Brendon McCullum's 'Excessively Prepared' Test Series Blunder Could Become The English Team's Bazball Final Chapter

Brendon McCullum loathed the term Bazball from its inception, deeming it reductive and perhaps foreseeing how it could be weaponised in the future. Currently, down 2-0 in an Test series in Australia that began with great expectations, it has turned into the subject of Australian jokes.

But McCullum has not helped himself either. Following the gut-wrenching loss at the Gabba, his insistence that, if anything, England were 'over-prepared' before the pink-ball match was akin to attempting to extinguish a rubbish fire with petrol. It risks becoming his lasting legacy as national coach if results do not improve.

In a way, one must admire his dedication to the philosophy. As much as he says he ignore external noise, he will have been all too aware of an England team increasingly characterised as carefree and lacking preparation.

The reality, as ever, is more nuanced. England play as much golf during their scheduled breaks as their opponents and they practice equally hard. Before the Gabba Test, they did more, logging five days to Australia's three, given their limited experience to the pink ball and the changes in lighting conditions.

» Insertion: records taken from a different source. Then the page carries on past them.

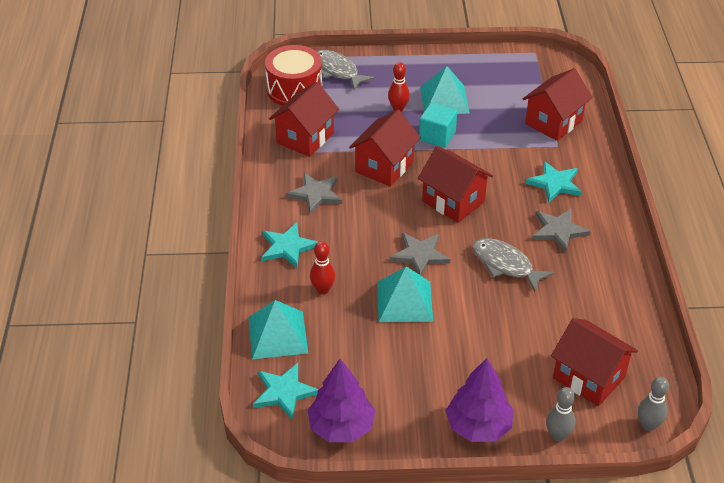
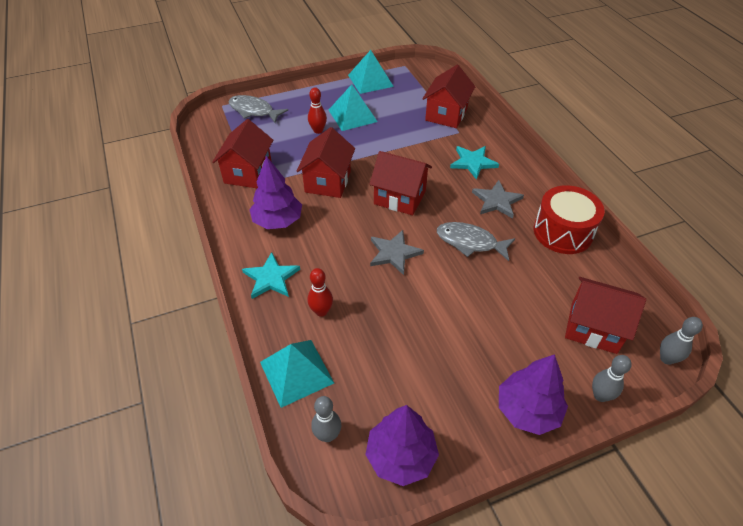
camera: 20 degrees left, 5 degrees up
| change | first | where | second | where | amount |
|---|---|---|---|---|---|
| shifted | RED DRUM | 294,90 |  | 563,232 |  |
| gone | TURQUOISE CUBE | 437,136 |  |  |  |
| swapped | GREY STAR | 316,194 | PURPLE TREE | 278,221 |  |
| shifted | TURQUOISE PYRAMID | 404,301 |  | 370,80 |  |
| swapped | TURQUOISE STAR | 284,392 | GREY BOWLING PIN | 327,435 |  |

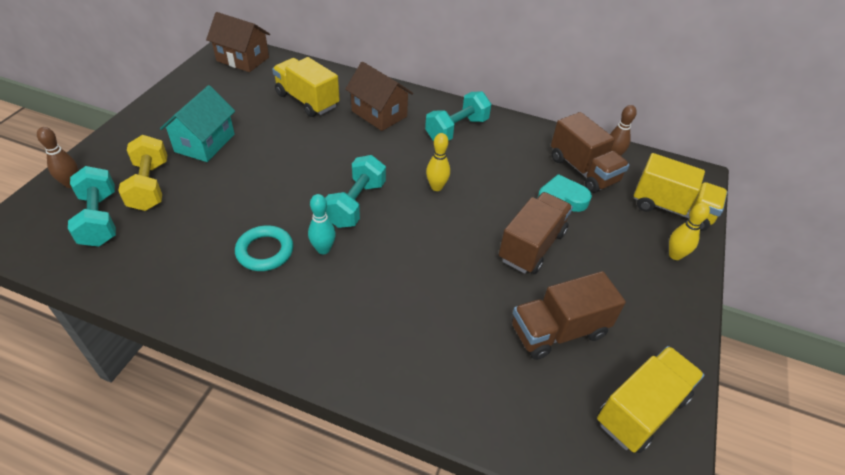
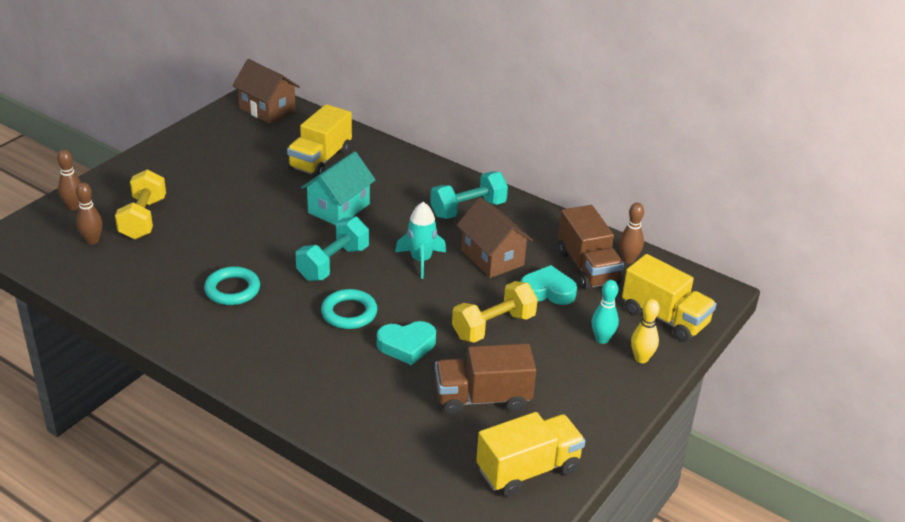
camera: 15 degrees right, 10 degrees down
| change | first | where | second | where | amount |
|---|---|---|---|---|---|
| rotated | YELLOW TRUCK | 307,100 |  | 320,160 | 120 degrees counterclockwise |
| shifted | BROWN HOUSE | 379,114 |  | 492,258 |  |
| shifted | TURQUOISE HOUSE | 205,143 |  | 339,208 |  |
| swapped | YELLOW BOWLING PIN | 436,187 | TURQUOISE ROCKET | 421,260 |  |
| swapped | TURQUOISE DUMBBELL | 99,219 | BROWN BOWLING PIN | 92,240 |  |
| swapped | BROWN TRUCK | 531,246 | YELLOW DUMBBELL | 493,326 |  |
| shifted | TURQUOISE BOWLING PIN | 323,249 |  | 602,339 |  |
| new |  |  | TURQUOISE RING | 349,313 |  |
| new |  |  | TURQUOISE HEART | 406,345 |  |

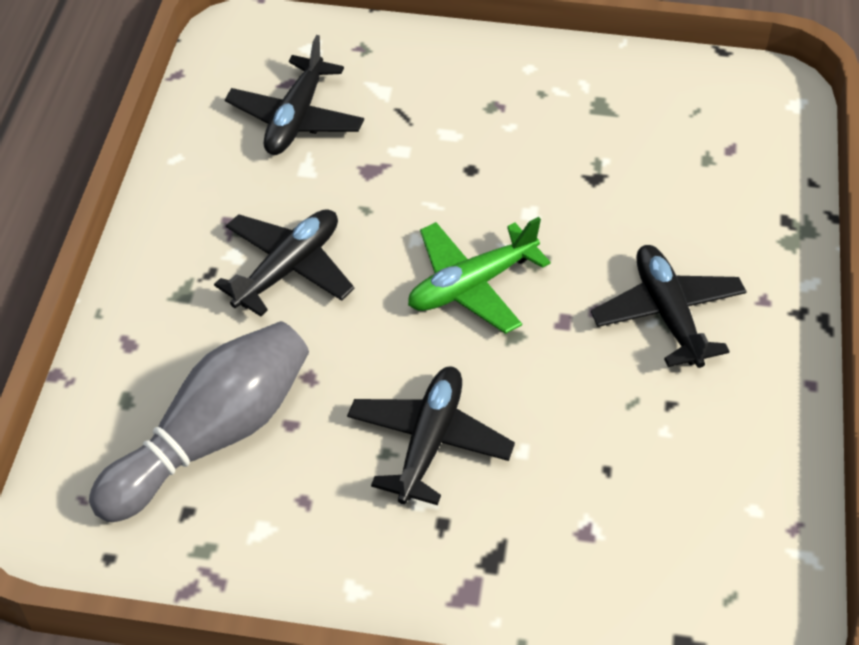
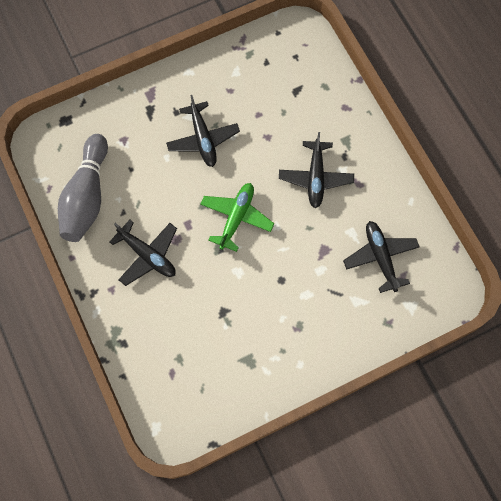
camera: 145 degrees right, 20 degrees up
| change | first | where | second | where | amount |
|---|---|---|---|---|---|
| shifted | GREY BOWLING PIN | 213,436 |  | 87,197 |  |

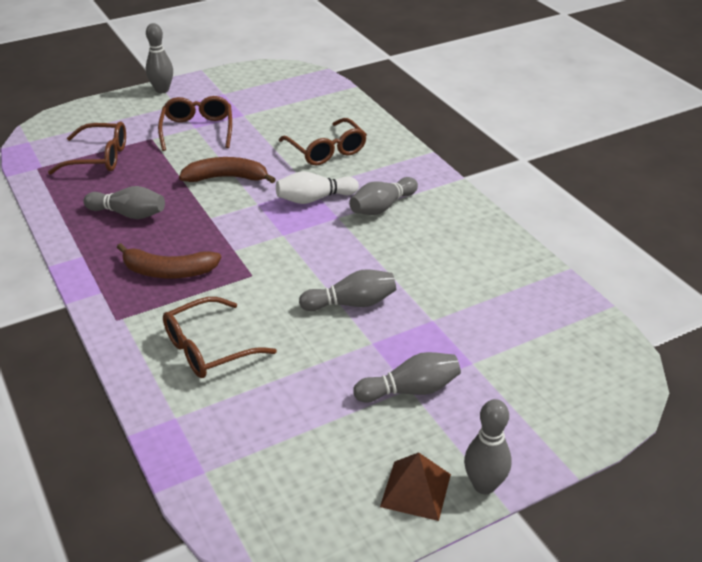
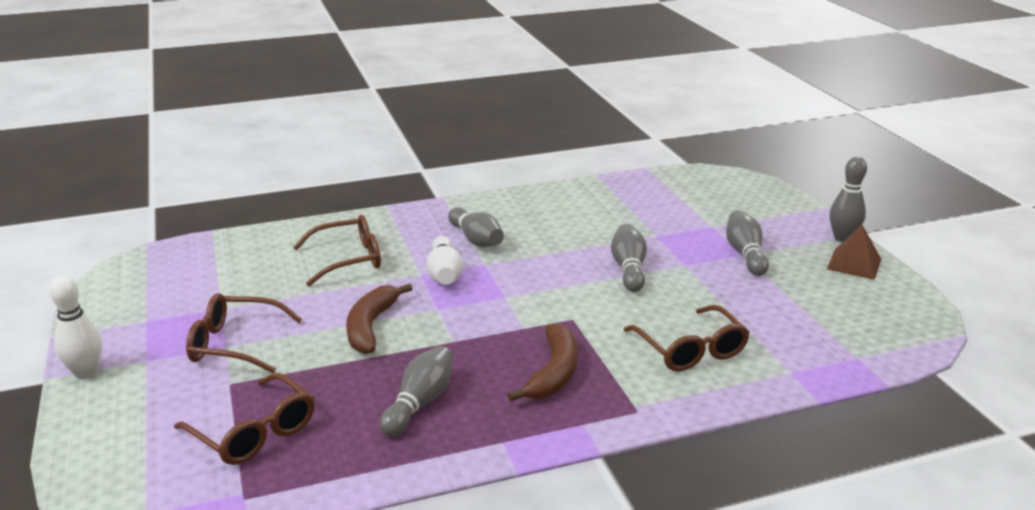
camera: 80 degrees left, 10 degrees down
| change | first | where | second | where | amount |
|---|---|---|---|---|---|
| repainted | GREY BOWLING PIN | 162,90 | WHITE BOWLING PIN | 86,372 |  |
| rotated | BROWN GLASSES | 99,158 |  | 254,432 | 120 degrees clockwise |

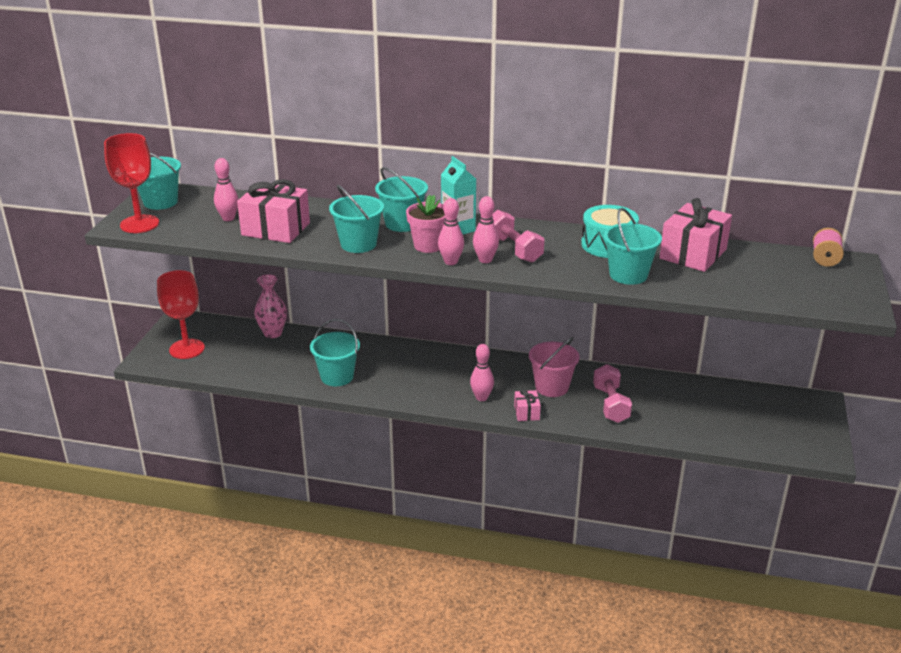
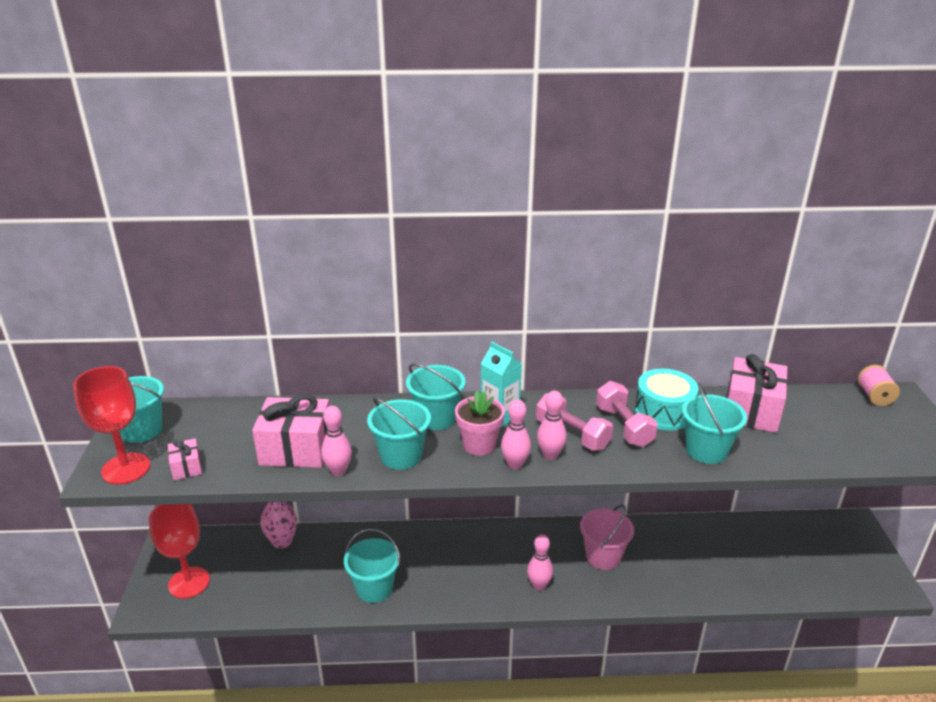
camera: 15 degrees left, 0 degrees up
| change | first | where | second | where | amount |
|---|---|---|---|---|---|
| shifted | PINK BOWLING PIN | 228,218 |  | 338,471 |  |
| shifted | PINK DUMBBELL | 610,404 |  | 624,426 |  |
| shifted | PINK GIFT | 526,413 |  | 186,467 |  |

The Question of Preparation and Practice

The coach's point about being "excessively ready" was that those five extra days were his call – the moment he blinked in his conviction that less is more. It suggested a Test match's worth of mental energy was expended before they even stepped out in the cauldron of Australia's stronghold. While nets are a chance to refine technique, they can also become a safety blanket; zero consequence activity that mainly maintains the reactions quick.

Schedules are tight such that pre-series state games were unavailable (and uncertain value, as shown by England having played three before the whitewash in 2013-14). What is harder to square is the dismissal of domestic red-ball cricket as a valuable experience more broadly, as shown by a young player's wasted summer.

Match Deficiencies and Philosophical Lack of Evolution

Only playing hardens cricketers for the many situations they walk out to face, and it is in this area where England have thus far been found lacking. It is not only with the bat – as poor as some of the decision-making has been – but an attack that seems without a spearhead. No bowler has demonstrated the persistence or discipline that the exceptional Mitchell Starc and his support cast have displayed.

McCullum's unconventional outlook was liberating during its initial year, an effective, apt solution to shake off the torpor that came before. The frustration now comes in how it has seemingly not evolved past that point – an absence of an second phase to the original software that has seen results taper off to 14 wins and 14 losses from their most recent matches.

Squad Spotlight and Selection Dilemmas

Among them is Jamie Smith, a gifted player, undoubtedly, but one who is being mercilessly targeted on both edges and has dropped two crucial opportunities with the gloves. The situation is not aided when your counterpart, the Australian keeper, has just produced a virtuoso performance.

Based on the coach's words in the aftermath, England look likely to keep the faith with Smith in Adelaide. The expectation – as is the case – is that a switch to a traditional match environment triggers his best, with Perth's bouncy pitch and the unfamiliar day-night format now out of the way.

Another option is to enact the plan stumbled across during the series win in New Zealand 12 months ago by moving Ollie Pope down to his more natural home as a active No. 5 or 6, giving him the wicketkeeping duties, and selecting a fresh face at first drop. Bethell made some runs for the Lions recently, or maybe an all-rounder could perform a comparable function to Moeen Ali in 2023.

In the end, none of this is perfect, with Australia's superior basics having destroyed pre-series optimism and forced the broader philosophy into the spotlight.

Sonya Williams
Sonya Williams

Elara is a passionate writer and digital storyteller with over a decade of experience in blogging and creative nonfiction.